Wat beïnvloedt de overlevingspercentages van nierkanker?
De overlevingskansen van nierkanker zijn over het algemeen gebaseerd op een vijfjaarlijkse berekening, dat wil zeggen het percentage mensen dat vijf jaar of langer na de diagnose overleeft. Overlevingspercentages variëren sterk van persoon tot persoon en worden beïnvloed door verschillende factoren. Over het algemeen is een van de grootste factoren bij het bepalen van de overlevingskansen van nierkanker het stadium waarin de kanker wordt gediagnosticeerd. Studies tonen ook aan dat de grootte van de tumor ook een rol kan spelen bij overlevingskansen. Ten slotte kunnen leeftijd en algehele gezondheid ook de overlevingskansen van een persoon beïnvloeden.

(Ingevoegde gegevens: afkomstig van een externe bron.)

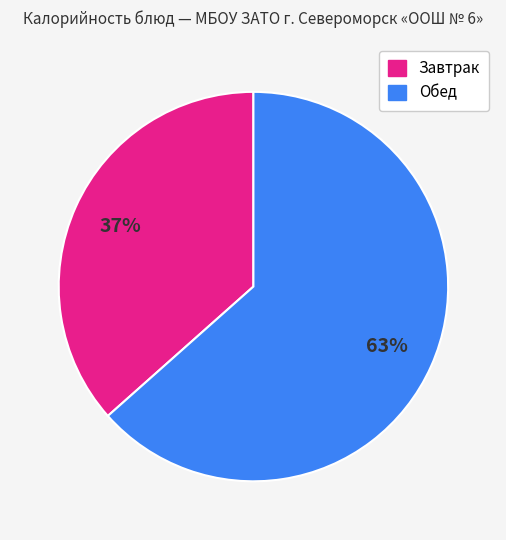

To the nearest percent, what is the average slice percentage?

50%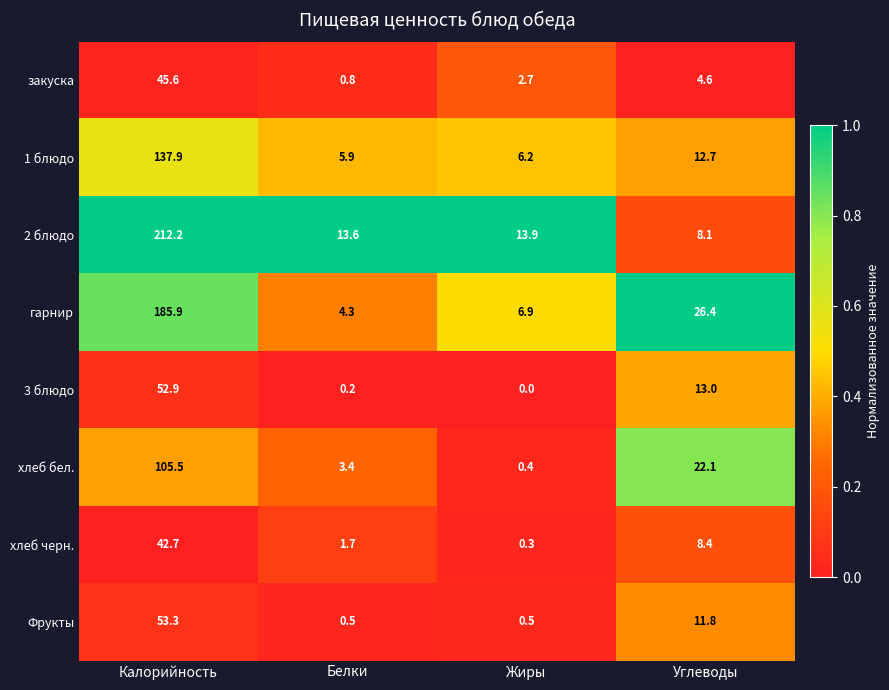

List the series in order of their peak value, highest first.

2 блюдо, гарнир, 1 блюдо, хлеб бел., Фрукты, 3 блюдо, закуска, хлеб черн.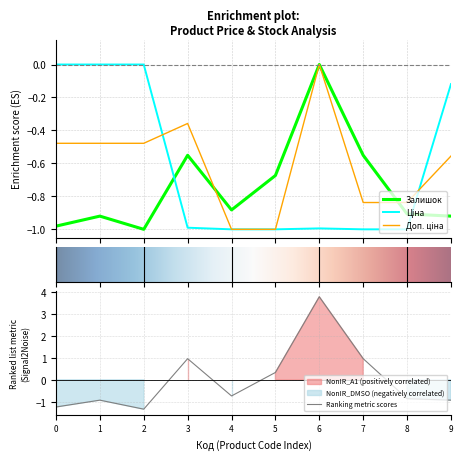

Is it true that Ranking metric scores equals -0.4 at 2?

False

Overlevingspercentages voor nierkanker zijn het hoogst wanneer de diagnose wordt gesteld in de eerste fase, wanneer de kanker nog steeds erg gelokaliseerd is in de nier. In dat stadium kan de overlevingskans van nierkanker variëren van 75-90 procent. Wanneer de diagnose wordt gesteld nadat de kanker de tweede fase is ingegaan, waar deze zich heeft verspreid maar zich nog steeds in de nier bevindt, daalt het overlevingspercentage tot 65-75 procent. Overlevingspercentages dalen tot 40-70 procent tijdens de derde fase, wanneer de kanker zich heeft verspreid naar het regionale gebied en de lymfeklieren. Als de kanker stadium vier heeft bereikt en is uitgezaaid naar andere delen van het lichaam, daalt het overlevingspercentage aanzienlijk, tot minder dan 20 procent.
Sommige onderzoeken hebben aangetoond dat de grootte van de tumor ook de overlevingskansen van nierkanker kan beïnvloeden. Als de gevonden tumor bijvoorbeeld minder dan 4 cm is, kan het overlevingspercentage oplopen tot 90 procent. Naarmate de grootte toeneemt, neemt de overlevingskans echter evenredig af. Dit komt vooral omdat hoe kleiner de tumor, hoe groter de kans dat deze op medicatie reageert of volledig wordt uitgeroeid door een operatie.
Gezondheidsproblemen, ongeacht of ze verband houden met kanker, kunnen de overlevingskansen van nierkanker negatief beïnvloeden vanwege de mogelijkheid van interferentie met het vermogen van een patiënt om de noodzakelijke behandeling te verdragen. Als een persoon bijvoorbeeld een hartaandoening of een bloedingsstoornis heeft, kan hij of zij mogelijk niet de aanbevolen operatie voor de kanker ondergaan. Evenzo, als een persoon lijdt aan hoge bloeddruk of diabetes, kan hij of zij mogelijk niet in staat zijn om bepaalde medicijnen te nemen die zijn voorgeschreven voor nierkanker. Hetzelfde geldt voor de leeftijd van een persoon. Als een patiënt op het moment van diagnose ouder is, kan zijn of haar overlevingskans lager zijn dan gemiddeld vanwege het onvermogen om te tolereren of gunstig te reageren op de beschikbare behandelingsopties.